Class JniWrapper

java.lang.Object
org.apache.arrow.dataset.file.JniWrapper

public class JniWrapper extends Object
JniWrapper for filesystem based Dataset implementations.
  • Method Details

    • get

      public static JniWrapper get()
    • makeFileSystemDatasetFactory

      public long makeFileSystemDatasetFactory(String uri, int fileFormat, String[] serializedFragmentScanOptions)
      Create FileSystemDatasetFactory and return its native pointer.
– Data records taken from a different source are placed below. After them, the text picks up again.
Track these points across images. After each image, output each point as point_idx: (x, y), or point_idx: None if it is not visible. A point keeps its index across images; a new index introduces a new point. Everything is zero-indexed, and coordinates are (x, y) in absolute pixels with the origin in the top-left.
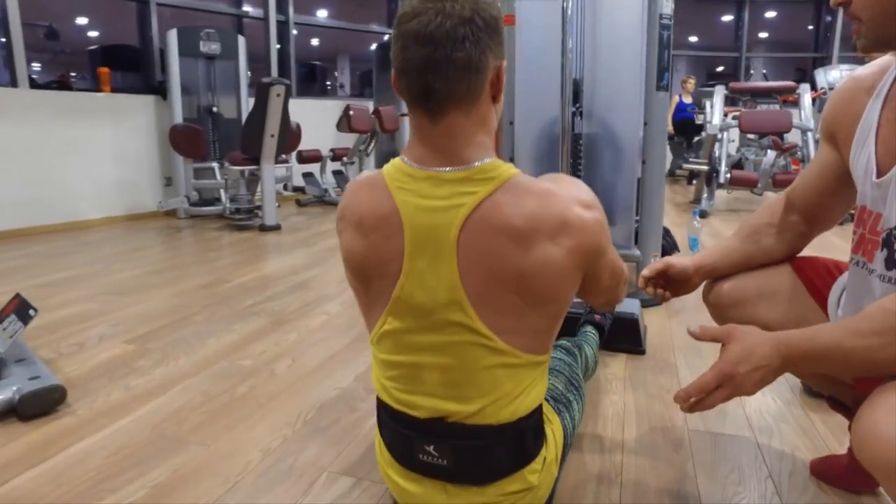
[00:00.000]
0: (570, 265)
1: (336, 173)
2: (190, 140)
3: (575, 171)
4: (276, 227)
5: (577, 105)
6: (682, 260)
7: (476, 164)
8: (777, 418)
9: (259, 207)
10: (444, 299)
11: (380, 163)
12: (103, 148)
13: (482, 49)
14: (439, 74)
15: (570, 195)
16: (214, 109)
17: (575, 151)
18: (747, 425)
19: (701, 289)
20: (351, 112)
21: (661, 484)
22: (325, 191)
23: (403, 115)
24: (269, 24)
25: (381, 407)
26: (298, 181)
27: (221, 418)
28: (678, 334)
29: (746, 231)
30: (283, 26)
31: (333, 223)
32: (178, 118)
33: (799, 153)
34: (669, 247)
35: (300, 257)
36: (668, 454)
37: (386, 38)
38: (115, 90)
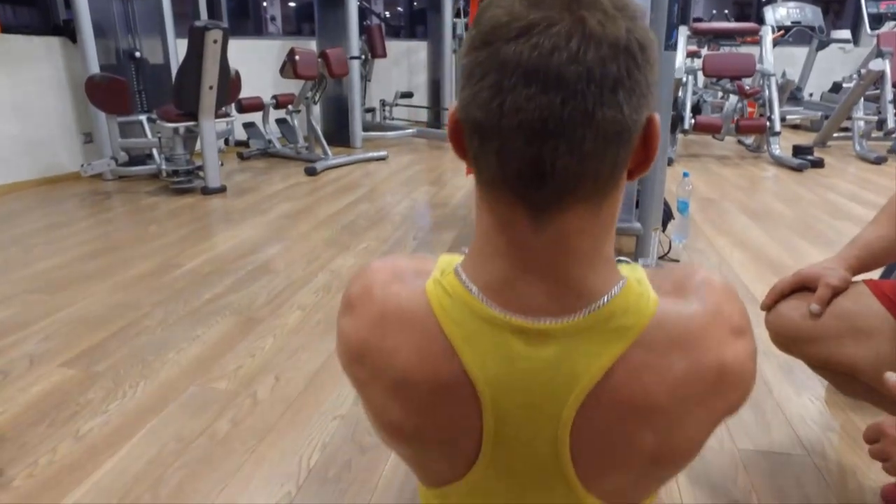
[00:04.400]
0: (716, 424)
1: (280, 122)
2: (112, 93)
3: None
4: (222, 189)
5: None
6: (835, 273)
7: (604, 300)
8: (822, 426)
9: (200, 168)
10: (546, 480)
11: (327, 111)
12: None
13: (639, 99)
14: (568, 143)
15: (725, 322)
16: (137, 54)
17: None
18: (796, 439)
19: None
20: (296, 56)
21: None
22: (270, 142)
23: (353, 57)
24: None
25: None
26: (240, 133)
27: (205, 474)
28: None
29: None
30: None
31: (283, 181)
32: (94, 66)
33: (760, 98)
34: (665, 216)
35: (255, 227)
36: (725, 486)
37: None
38: (6, 30)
The pointer is pointing to a intermediate shared_ptr of the factory instance.
      Parameters:
      uri - file uri to read, either a file or a directory
      fileFormat - file format ID.
      serializedFragmentScanOptions - serialized FragmentScanOptions.
      Returns:
      the native pointer of the arrow::dataset::FileSystemDatasetFactory instance.
      See Also:
    • makeFileSystemDatasetFactoryWithFiles

      public long makeFileSystemDatasetFactoryWithFiles(String[] uris, int fileFormat, String[] serializedFragmentScanOptions)
      Create FileSystemDatasetFactory and return its native pointer. The pointer is pointing to a intermediate shared_ptr of the factory instance.
      Parameters:
      uris - List of file uris to read, each path pointing to an individual file
      fileFormat - file format ID.
      serializedFragmentScanOptions - serialized FragmentScanOptions.
      Returns:
      the native pointer of the arrow::dataset::FileSystemDatasetFactory instance.
      See Also:
    • writeFromScannerToFile

      public void writeFromScannerToFile(long streamAddress, long fileFormat, String uri, String[] partitionColumns, int maxPartitions, String baseNameTemplate)
      Write the content in a ArrowArrayStream into files. This internally depends on C++ write API: FileSystemDataset::Write.
      Parameters:
      streamAddress - the ArrowArrayStream address
      fileFormat - target file format (ID)
      uri - target file uri
      partitionColumns - columns used to partition output files
      maxPartitions - maximum partitions to be included in written files
      baseNameTemplate - file name template used to make partitions. E.g. "dat_{i}", i is current partition ID around all written files.